Ben and Jerry notwithstanding, I think the best ice cream in the world is made in Italy. Gelato, the Italian word for ice cream, is richer and creamier than our ice cream because it typically contains less air. Some air is necessary to prevent ice cream from being hard as a rock but too much air makes it spongey and light.

Of course the richest, densest and most satisfying ice cream is the kind you make yourself. Turning the crank of an ice cream maker by hand or even letting an electric motor do it will likely not aerate the mixture to the same degree than an industrial machine in a factory will. Besides when you make ice cream at home you can enhance the final product by using only the finest of ingredients in generous quantities. I once burned out the motor on an ice cream maker by adding too many chocolate chunks to the container. I have no regrets.

Making homemade ice cream however is a time-consuming process and it does require a certain amount of effort -- even hassle. But producing something homemade that is extra special does not necessarily require using an ice cream maker. You can create great homemade ice cream simply by freezing the ice cream base until its almost solid then breaking it into chunks and placing it in a food processor where it's blended until smooth and then put back in the freezer until firm. This technique works best for frozen yogurt, sherbet or sorbet.

During this time of year when everybody screams for ice cream, this technique is an easy and delicious way to add to the clamor.

***** Peanut Rocky Road *****

This recipe, adapted from the St. Louis Post Dispatch, has been a favorite ice-cream dessert at our house ever since we first came across it many years ago. If you like "drumsticks," those frozen ice-cream novelty cones, you'll love this.

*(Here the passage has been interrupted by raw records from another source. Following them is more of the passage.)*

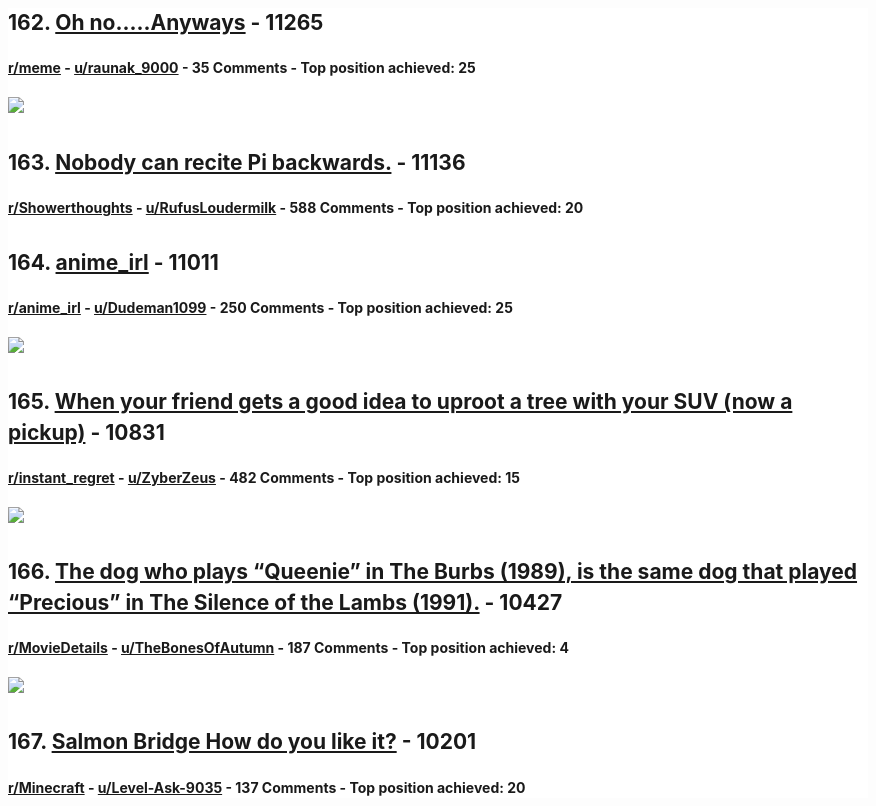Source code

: ## 162. [Oh no.....Anyways](http://reddit.com/r/meme/comments/ola4ov/oh_noanyways/) - 11265
#### [r/meme](http://reddit.com/r/meme) - [u/raunak_9000](http://reddit.com/u/raunak_9000) - 35 Comments - Top position achieved: 25

<a href="https://i.redd.it/989gxs6ycib71.gif"><img src="https://b.thumbs.redditmedia.com/DfGuRH7DjhsLL4QlQlFwEbV1Ad3Go9Qwgt187-2yrCE.jpg"></img></a>

## 163. [Nobody can recite Pi backwards.](http://reddit.com/r/Showerthoughts/comments/olauw1/nobody_can_recite_pi_backwards/) - 11136
#### [r/Showerthoughts](http://reddit.com/r/Showerthoughts) - [u/RufusLoudermilk](http://reddit.com/u/RufusLoudermilk) - 588 Comments - Top position achieved: 20

## 164. [anime_irl](http://reddit.com/r/anime_irl/comments/olgj70/anime_irl/) - 11011
#### [r/anime_irl](http://reddit.com/r/anime_irl) - [u/Dudeman1099](http://reddit.com/u/Dudeman1099) - 250 Comments - Top position achieved: 25

<a href="https://i.redd.it/n4mk8gwbqkb71.jpg"><img src="image"></img></a>

## 165. [When your friend gets a good idea to uproot a tree with your SUV (now a pickup)](http://reddit.com/r/instant_regret/comments/olizow/when_your_friend_gets_a_good_idea_to_uproot_a/) - 10831
#### [r/instant_regret](http://reddit.com/r/instant_regret) - [u/ZyberZeus](http://reddit.com/u/ZyberZeus) - 482 Comments - Top position achieved: 15

<a href="https://gfycat.com/negligibleaccomplishedcreature"><img src="https://b.thumbs.redditmedia.com/LMNzVUjsxNtqeCGyPTg_a_fntLF3PIAGtouocDNn2Yo.jpg"></img></a>

## 166. [The dog who plays “Queenie” in The Burbs (1989), is the same dog that played “Precious” in The Silence of the Lambs (1991).](http://reddit.com/r/MovieDetails/comments/ol7gsi/the_dog_who_plays_queenie_in_the_burbs_1989_is/) - 10427
#### [r/MovieDetails](http://reddit.com/r/MovieDetails) - [u/TheBonesOfAutumn](http://reddit.com/u/TheBonesOfAutumn) - 187 Comments - Top position achieved: 4

<a href="https://i.redd.it/ymsm6k9lihb71.jpg"><img src="https://b.thumbs.redditmedia.com/SsRgRbITXHLYXl_KA9jGRi0eM3Zsu7dS2XxWKrOjGoE.jpg"></img></a>

## 167. [Salmon Bridge How do you like it?](http://reddit.com/r/Minecraft/comments/olb1x4/salmon_bridge_how_do_you_like_it/) - 10201
#### [r/Minecraft](http://reddit.com/r/Minecraft) - [u/Level-Ask-9035](http://reddit.com/u/Level-Ask-9035) - 137 Comments - Top position achieved: 20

1 c. chopped cocktail peanuts
1 c. chopped chocolate chips
2 c. miniature marshmallows
3 pt. vanilla ice cream, cut up
1½ c. peanut butter

Toss together peanuts, chocolate chips, and marshmallows. Stir ice cream until smooth. Swirl peanut butter into ice cream. Spoon half of ice-cream mixture into a chilled 8-inch square pan and spread evenly. Sprinkle half of peanut-chocolate-marshmallow mixture over ice cream and cover with layer of remaining ice-cream mixture. Sprinkle with remaining peanut-chocolate-marshmallows mixture, pressing lightly into top. Freeze until set and cut into squares.